Using Canvas More Effectively
Over the past couple years, I have been using HTML5 canvas tags more and more. Most applications I build now start with a canvas tag, and a few core object overrides, and the result is a cross platform 2d application framework that can actually perform better than DOM manipulation and CSS3 transforms. It is also a great playground to show off the hard won tricks learned doing Mode-X programming back in days of yore. Do you remember how to layout a pixel in planar format? Remember when you had to initialize your graphics card by bit banging ports to tweak it into a 480x360 display? Luckily for you if you do, using HTML5 canvas is both far easier and faster.
On of the key principles of doing anything efficiently with canvas is getting your scales right. If you only set your canvas width and height in CSS, you'll find your resulting images have the wrong size and aspect ratio. The reason for this is the view has it's own coordinate system, and with be scaled like any other image via CSS. To keep from pulling my hair out, when I grab the 2d or webgl context, I also explicitly set the canvas elements height and width to the observed size. This keeps my pixels square and lined up.
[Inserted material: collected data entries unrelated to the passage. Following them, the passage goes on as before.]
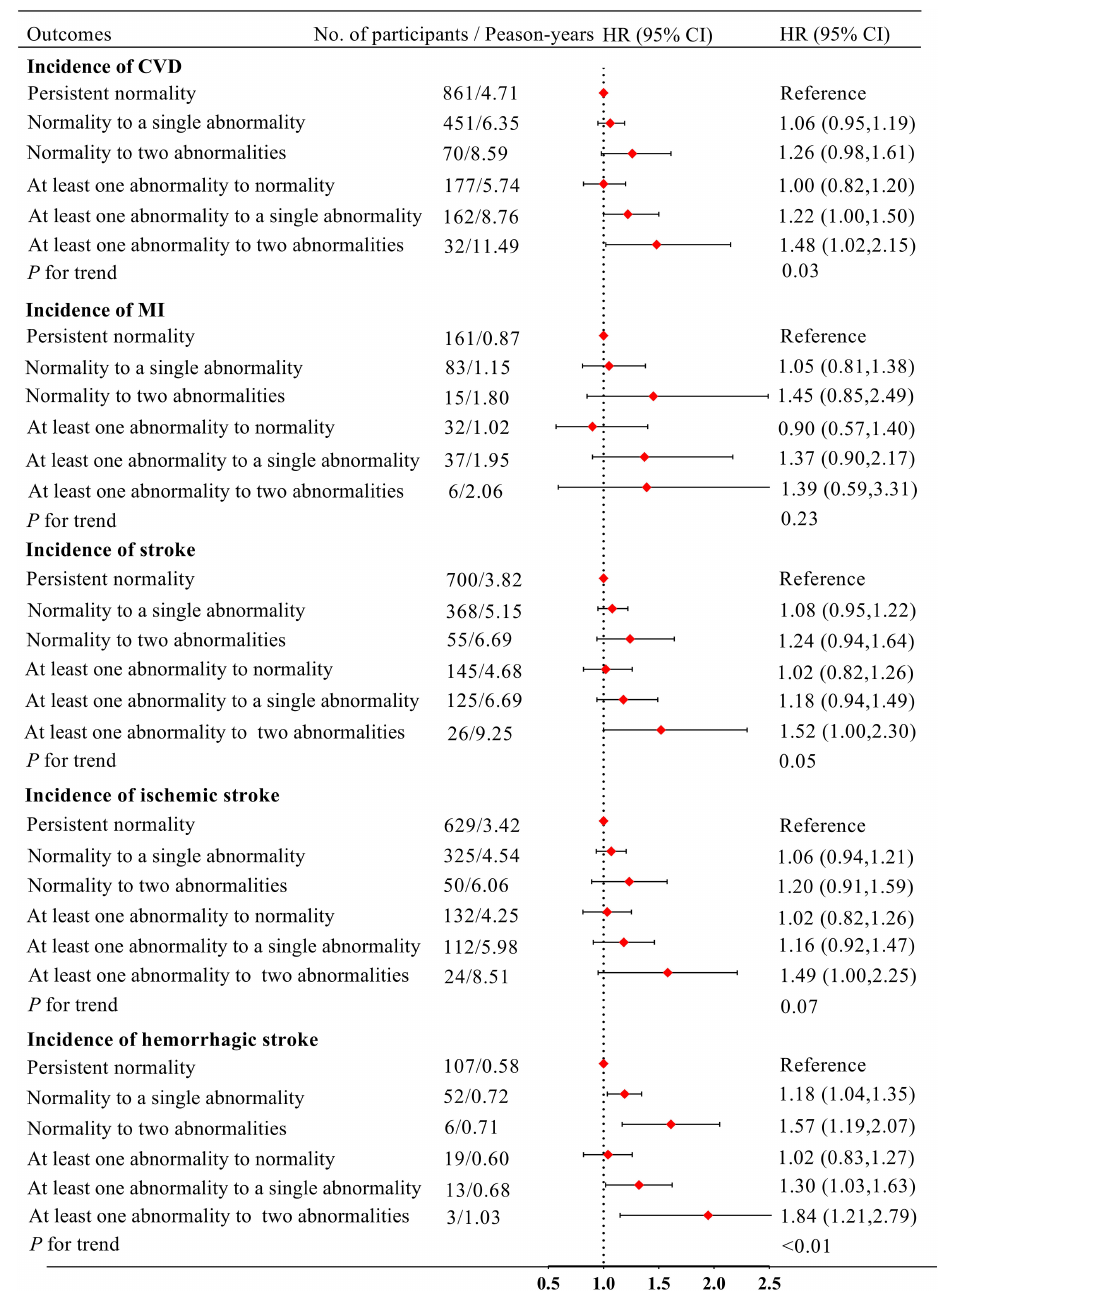
FIGURE 2 | Model adjusted for age, sex, obesity, smoking status, drinking status, physical exercise status, educational level, hypertension, use of anti-hypertensive drugs, HDL-C in 2010 and FBG, LDL-C in 2006. IFG, impaired fasting glucose; FBG, fasting blood glucose; HDL-C, high-density lipoprotein-cholesterol; LDL-C, low-density lipoprotein-cholesterol; CVD, cardiovascular disease; HR, hazard ratio; CI, confidence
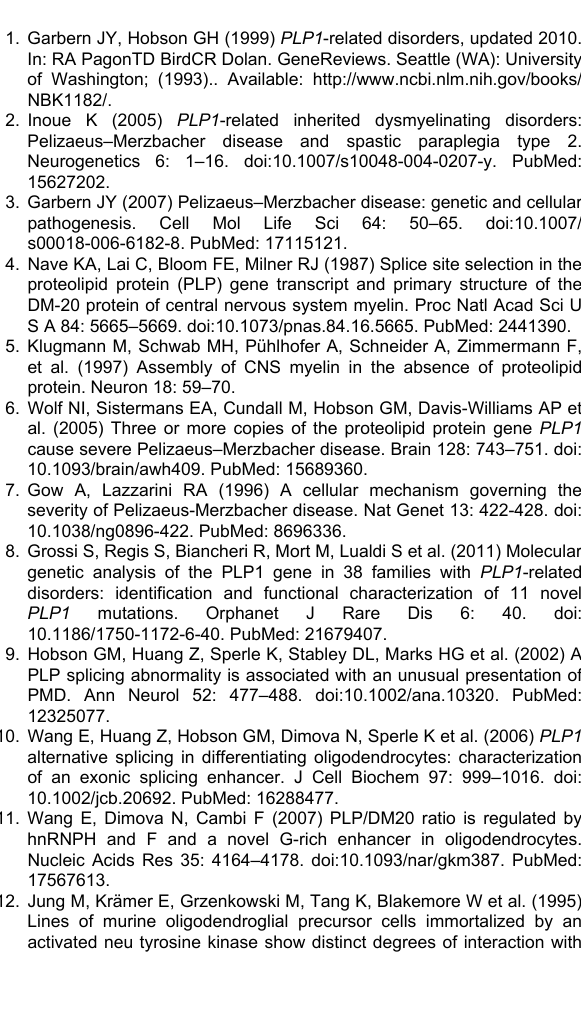
Table S1. Evolutionary comparison of the PLP1 protein intracellular loop flanking the L146V missense mutation with their orthologous counterparts in seven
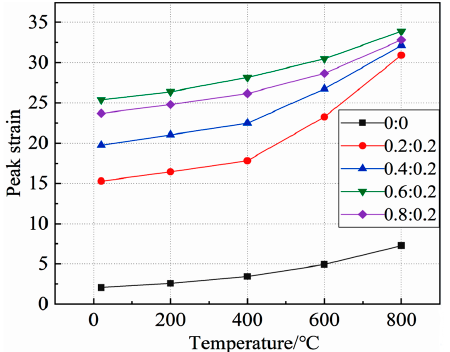
Figure 9. Relationship between concrete static pressure peak strain and temperature. As can be seen from the figure:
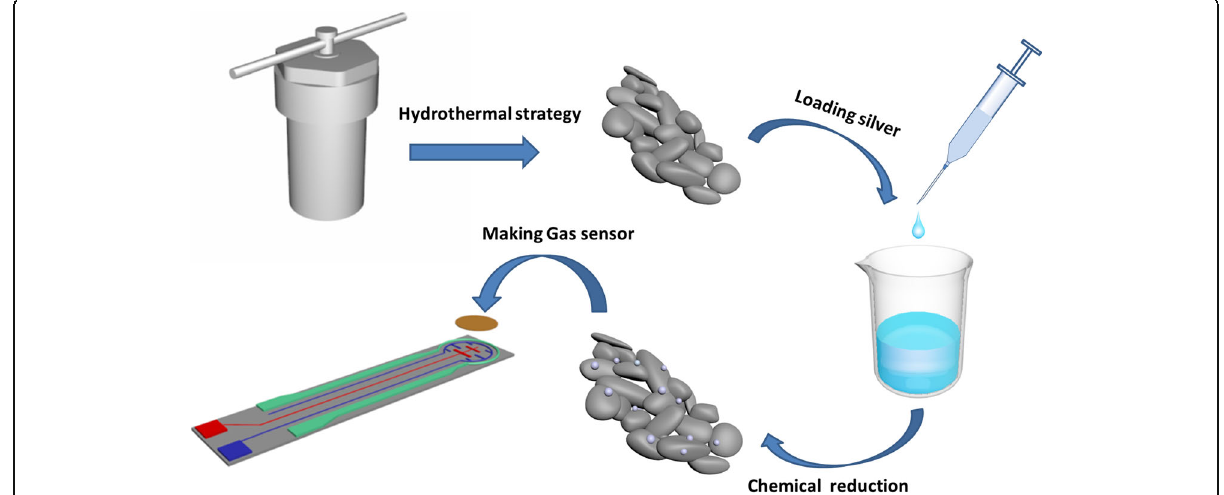
Fig. 1 Schematic illustration of the preparation of Ag-functionalized In 2 O 3 nanoparticles and screen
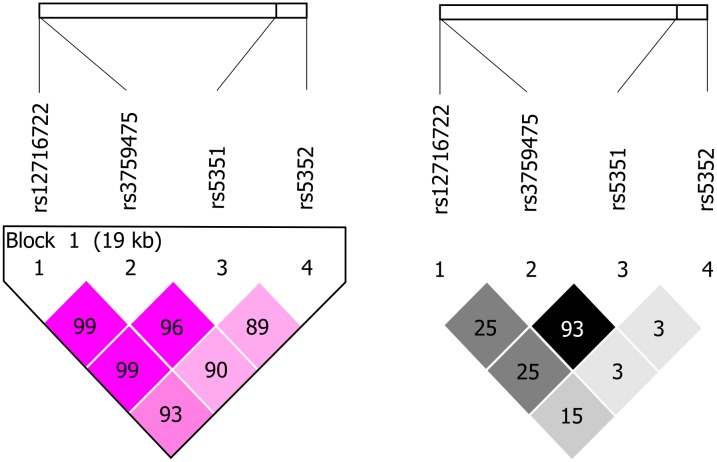
Linkage Disequilibrium (LD) plot of studied EDNRB SNPs. a) D´ b) R2.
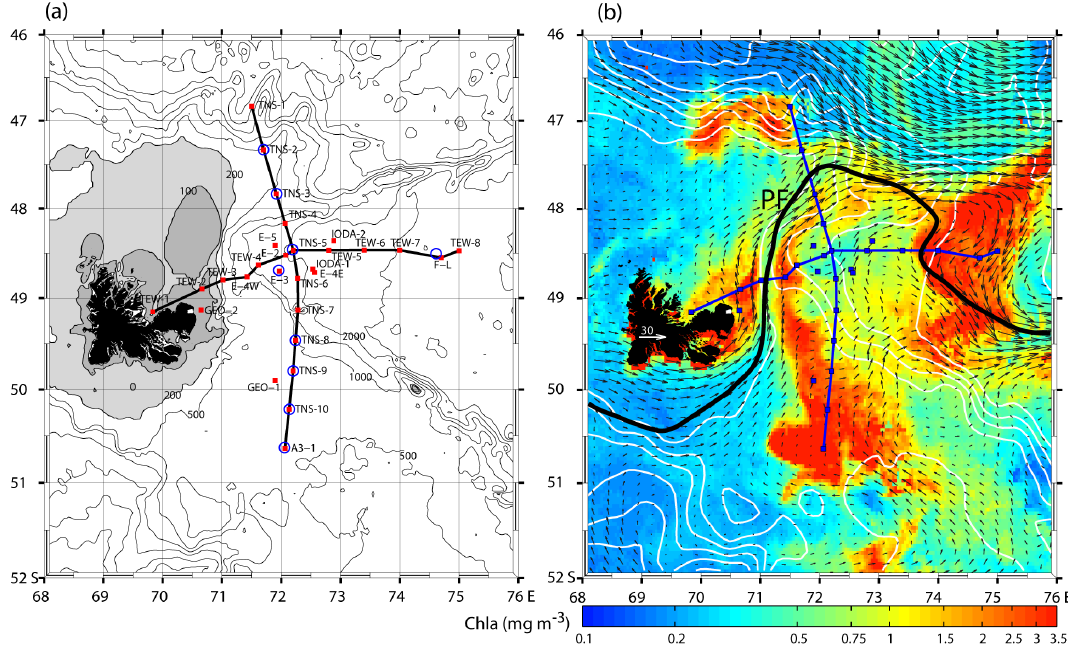
Figure 1. (a) Map showing the KEOPS2 CTD stations (red dots) on or close to two N–S and E–W transects superimposed on the detailed bathymetry. The concomitant TurboMAP microstructure profiler stations are indicated by blue circles. Isobaths greater than 500m are given every 500m and the seabed shallower than 200m (100m) is lightly (darkly) shaded. (b) These stations are also superimposed on a representative satellite image of chlorophyll concentration (colors) and a surface geostrophic velocity field (arrows) constructed from the combined data sets from altimetry and trajectories of drifters launched during the cruise. The geographical position of the polar front (PF) is indicated. This figure (b) has been adapted from Park et al.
The next bit is how to handle events. Most web apps attach events to the individual item in the scene graph, I mean DOM, and the pray that the capture and bubble just happens to work when all of the scripts are in place. When using canvas heavy apps, especially on touch devices, it doesn't pay to use the built in event model. Sure you can attach events to the canvas, but you then still have to build your translation layer to integrate into your scene graph. In most of my apps, I just take ownership from the document on down, using capture, stopPropagation, and preventDefault. The end result is I can use my scene graph and widget logic to filter events by hand. But it also means I can easily dispatch events to all active elements.
By creating a multi-reciever send in the base controller class, I can dispatch events to objects not even in the scene graph. Since I am not relying upon DOM events beyond the initial controller, I can define application specific events, as well as, translate and collate events. Mouse events, touch events, and keyboard arrow keys can all be mapped to the same set of application specific events. This allows not just for correct behavior across different input devices, but also makes it possible to alter that behavior by configuration. If you have ever changed your key settings in a game you know what I mean.
This additional layer of indirection can actually be a huge performance win. On any of the next generation of browsers the setInterval timeout will be min capped to 4ms. (this change won't hit Firefox 4, which is limited to 10ms). Most devices don't fire DOM events at nearly this rate, but consider this the maximum rate at which you can fire off 'draw' events. 250fps is not really possible on any actual application on current hardware, but we can dream of a day when it is. If you are capturing events though, the time between when the event is first handled and the time to the start of the next draw is the minimum latency behind a response. By capturing an event at the first stage of the capture phase, we can avoid walking the entire scene graph and bubbling. If we have a scene where thousands of objects are going to update their state based on a frequent event like a move event, we can flatten the entire dispatch process, and only contact each node once. It also means we can still model each object in the scene as if it were just receiving a message, since that is all that is happening.